The nurse identifies the concept of intracranial regulation disturbance in a client diagnosed with Parkinson’s Disease. Which priority intervention should the nurse implement?
- A. Keep the bed low and call light in reach.
- B. Provide a regular diet of three (3) meals per day.
- C. Obtain an order for home health to see the client.
- D. Perform the Braden scale skin assessment.
Correct Answer: A
Rationale: Parkinson’s increases fall risk due to bradykinesia and rigidity. Keeping the bed low and call light in reach (A) prioritizes safety.
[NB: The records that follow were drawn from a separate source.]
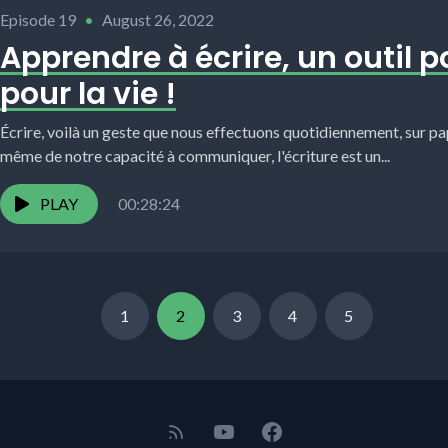
Episode 19
•
August 26, 2022
Apprendre à écrire, un outil p
pour la vie !
Écrire, voilà un geste que nous effectuons quotidiennement, sur p
même de notre capacité à communiquer, l'écriture est un...
PLAY
00:28:24
1
2
3
4
5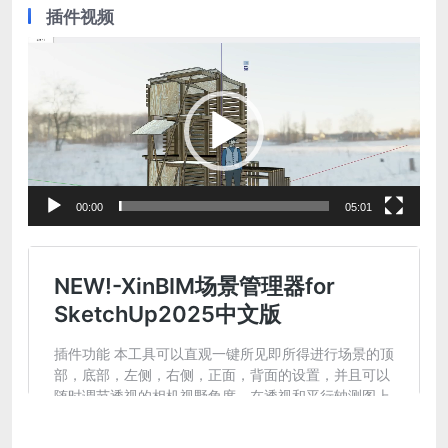
插件视频
视
频
播
放
器
00:00
05:01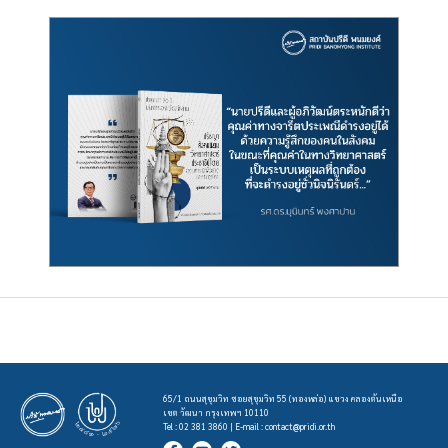
65/1 ถนนสุขุมวิท ซอยสุขุมวิท 55 (ทองหล่อ) แขวง คลองตันเหนือ
เขต วัฒนา กรุงเทพฯ 10110
Tel : 02 381 3860 | E-mail :
contact@pridi.or.th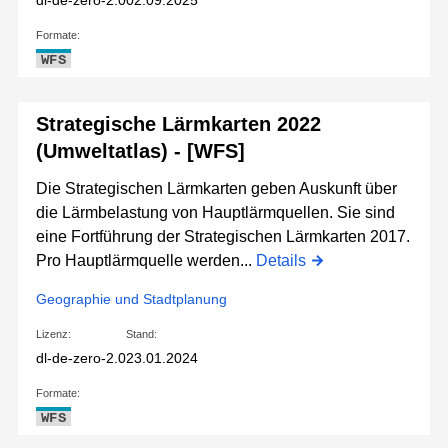
dl-de-zero-2.0
02.09.2025
Formate:
WFS
Strategische Lärmkarten 2022
(Umweltatlas) - [WFS]
Die Strategischen Lärmkarten geben Auskunft über
die Lärmbelastung von Hauptlärmquellen. Sie sind
eine Fortführung der Strategischen Lärmkarten 2017.
Pro Hauptlärmquelle werden...
Details
Geographie und Stadtplanung
Lizenz:
Stand:
dl-de-zero-2.0
23.01.2024
Formate:
WFS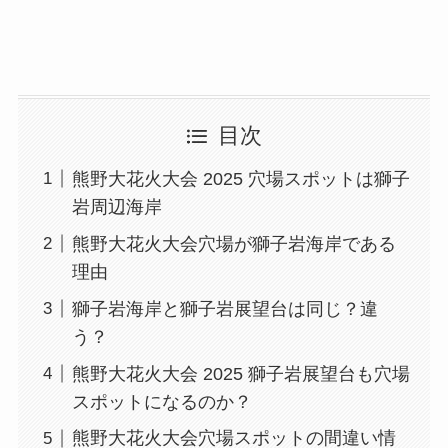
目次
熊野大花火大会 2025 穴場スポットは獅子
岩周辺海岸
熊野大花火大会穴場が獅子岩海岸である
理由
獅子岩海岸と獅子岩展望台は同じ？違
う？
熊野大花火大会 2025 獅子岩展望台も穴場
スポットになるのか？
熊野大花火大会穴場スポットの間違い情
Diet (B), home health (C), and skin assessment (D) are secondary.
Which medication should the nurse administer first during a prolonged seizure?
- A. Phenytoin (Dilantin) IV
- B. Lorazepam (Ativan) IV
- C. Levetiracetam (Keppra) oral
- D. Carbamazepine (Tegretol) oral
Correct Answer: B
Rationale: Lorazepam IV is the first-line treatment for status epilepticus to rapidly stop seizure activity.
Which nursing action would be most appropriate if the client develops anorexia and nausea while taking interferon beta-1a (Avonex)?
- A. Withhold the medication.
- B. Offer frequent mouth care.
- C. Administer the drug after meals.
- D. Provide small, easy to digest meals.
Correct Answer: D
Rationale: Providing small, easy-to-digest meals helps manage nausea and encourages nutritional intake without altering the medication schedule.
Which assessment data should the nurse expect to observe for the client diagnosed with Parkinson's disease?
- A. Ascending paralysis and pain.
- B. Masklike facies and pill rolling.
- C. Diplopia and ptosis.
- D. Dysphagia and dysarthria.
Correct Answer: B
Rationale: Masklike facies and pill-rolling tremors (B) are hallmark Parkinson’s signs due to dopamine deficiency. Paralysis/pain (A) suggest Guillain-Barré, diplopia/ptosis (C) indicate myasthenia gravis, and dysphagia/dysarthria (D) are later symptoms.